Exercise goal: Please rewrite the lines below as a numbered list, leaving out any blank lines.

Input rows:
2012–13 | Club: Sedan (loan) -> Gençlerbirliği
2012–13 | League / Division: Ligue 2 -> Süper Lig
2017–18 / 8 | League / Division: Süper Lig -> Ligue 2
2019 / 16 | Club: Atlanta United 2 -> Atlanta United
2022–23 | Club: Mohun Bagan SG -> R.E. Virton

Written answer:
1. 2012–13 | Club: Sedan (loan) -> Gençlerbirliği
2. 2012–13 | League / Division: Ligue 2 -> Süper Lig
3. 2017–18 / 8 | League / Division: Süper Lig -> Ligue 2
4. 2019 / 16 | Club: Atlanta United 2 -> Atlanta United
5. 2022–23 | Club: Mohun Bagan SG -> R.E. Virton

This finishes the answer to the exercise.